In my head, the title of this post had an entirely different set of implications than it does now that I see it on the screen. It reminds me of the Legend of Zelda games. No one really talks, they just make noises and occasionally laugh, but Link goes throughout the entire game never responding to anything with more than a nod or a confused look. I think the mood of the game would be entirely different if he did respond.

Anyway, I was going to start off talking about boredom. When it comes to just about every non-adult that I know, people get bored so easily that I’m surprised that there aren’t armies of hyper-motivated kids running about getting things done. I’m not really sure of what is going on in the brain when you’re bored, so I’m not even going to guess (though I may look up an article later, if I suddenly become motivated), but one of the things that couples with boredom is lethargy.

Now, I rarely get bored. I probably say that I’m bored, but I have a hard time actually feeling like I need to get up and do something or have something to do. I do, however, get lethargic. In fact, I am usually very lethargic. I’m a very passive learner. A lot of people are/claim to be hands-on learners, which is magnificent, but I would actually rather not get my hands on anything. When we do labs and such things in my science classes, I always imagine myself getting into the things and doing it well, but there’s always the moment when we’re actually standing in the lab with our stupid goggles on and I panic.

I know people who refuse to go on dates to a movie because of the decreased amount of interaction they can have with their date. People usually feel the same way about education. They need to interact with it and put forth physical effort in order to learn it, but I would much rather sit in a classroom and have a teacher lecture me about a subject or watch a documentary (which I do pretty often).

This need to be doing something in order to have gratification leads people to be bored, I believe. It’s probably the reason that I rarely get bored, coupled with the fact that I have a hard time keeping track of time.

Whenever I go to physical therapy, they have me lay on heat pads for fifteen minutes. They turn the lights off and close the door and I lay there staring at the ceiling. I have no way of telling time because my phone is usually in my pocket and I’m wearing one of those highly fashionable gown things that tie in the back and hang down past my knees, so I can’t get to my pocket. Most people would find this infuriating. There is nothing to do, though sometimes I can hear music playing in the waiting room or the therapist having some sort of conversation with someone else out in the hallway. I don’t find it boring, though. I really like just laying in the dark and not having to do anything.

Another example was yesterday while I was out with my parents buying my mother a new mini-van. I didn’t want to stay home with my little brother and sister because they’re annoying, so I opted to go with my parents, who are a little less annoying. We drove around a bunch and we ate lunch and then we drove around in a bunch of mini-vans before my mother had decided on one. This took several hours in which I just sat in the back  seat of whatever vehicles and half-listened to my father talk about car-buying. Then while my parents were inside this building thing with the old-guy salesman who flirted with me at one point (this actually happens to me a lot), I decided to stay out in the car.

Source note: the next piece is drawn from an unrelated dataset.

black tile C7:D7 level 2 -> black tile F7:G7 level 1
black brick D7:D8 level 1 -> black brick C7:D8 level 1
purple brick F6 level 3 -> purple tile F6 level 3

First of all, I don’t like going into places where there are people and the van that my mom got is SUPER dark inside and I like the dark, so I sat in there for nearly an hour and a half. I didn’t have any music, though I could have used my phone, and I didn’t really want to do anything, so I just sat there thinking about whatever. I like doing that.

Now, I know that once you’ve turned 8 or 9 years old, it isn’t cool to have an imagination any more until you get to high school and they tell you to be an individual, which you do by having the same sorts of ideas as everyone else, BUT… I like to pretend. That’s what I do when other people are being occupied with boredom. It sounds pretty dumb and maybe it is, but I think it actually helps me with my ability to come up with a believable scenario with no major plot holes. Sometimes I think of the plot of a novel I want to write and run through it in my head, working out all the bits that don’t really make any sense.

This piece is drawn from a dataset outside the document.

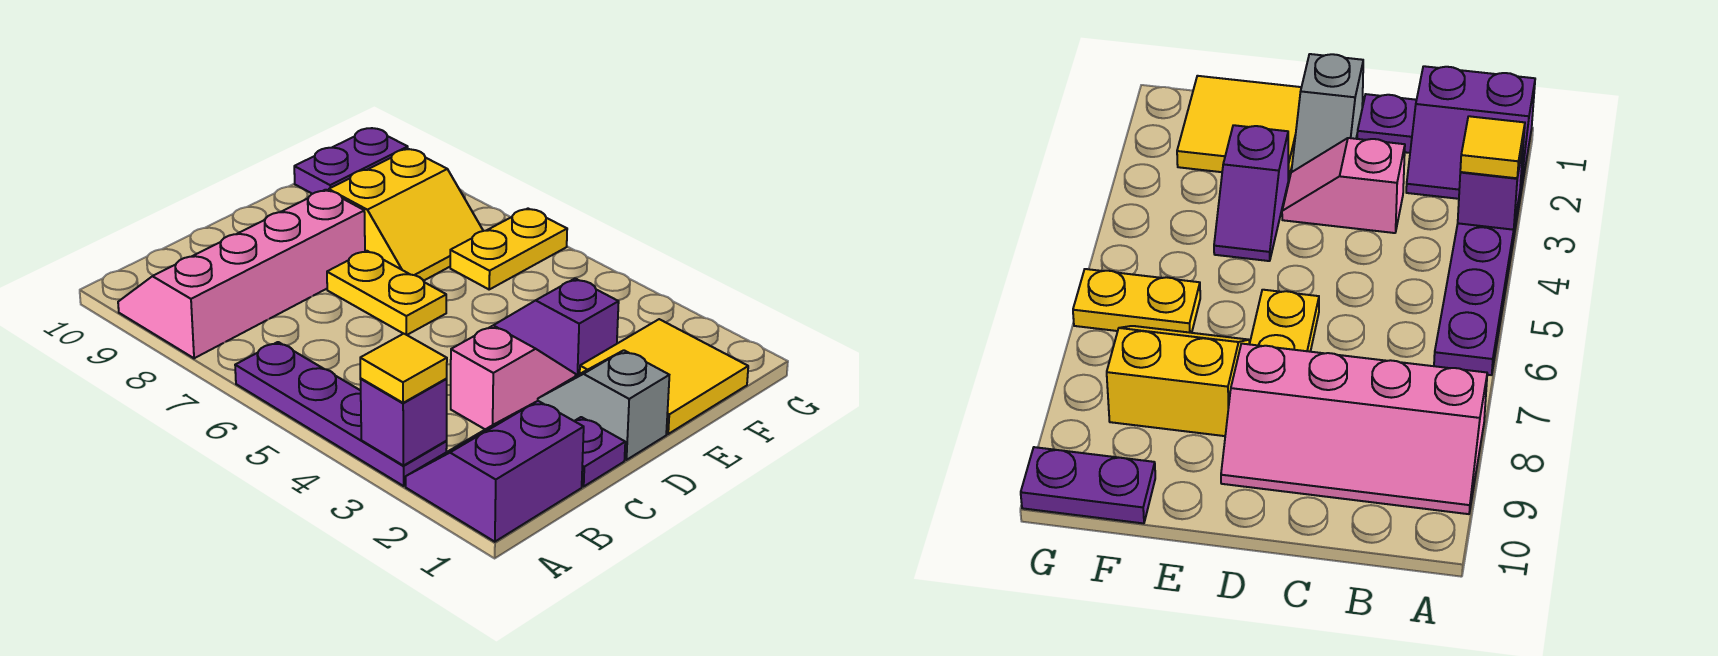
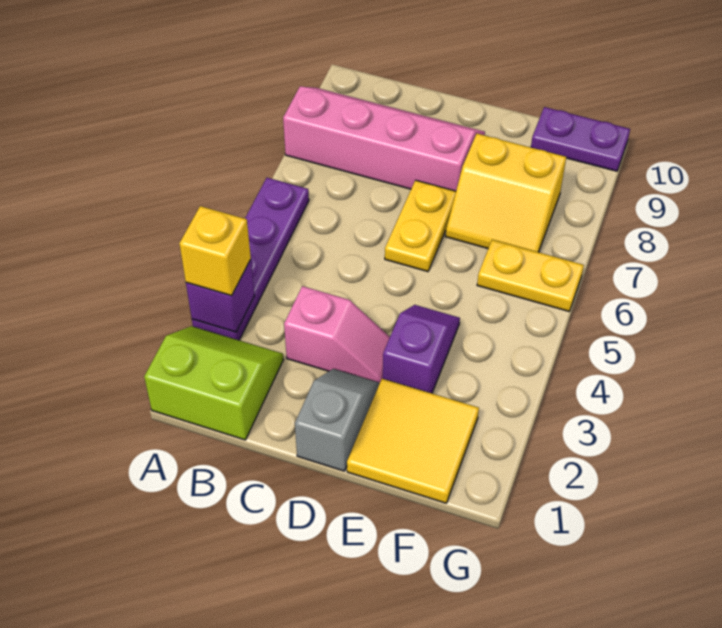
purple slope A1:B2 level 1 top 1 -> lime slope A1:B2 level 1 top 1
yellow tile A3 level 3 -> yellow brick A3 level 3
purple plate C1 level 1 -> none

Sometimes I talk to myself about things (this blog post is quickly becoming a confession of sorts, isn’t it?). In fact, the next blog post that I plan to write (on the topic of expectations), is a conversation that I’ve had with myself before. If I notice something about someone, sometimes I discuss it with myself until I’ve worked out a bunch of things about it. I don’t specifically remember all of them, but I think it helps me understand things better. I’m actually really bad at understanding things, so I spend all my extra time thinking about things so that I can understand them like people I know all seem to.

My thought processes can’t really be described as “adventures”, but it sounded like a good blog title in my head and I’m not changing it.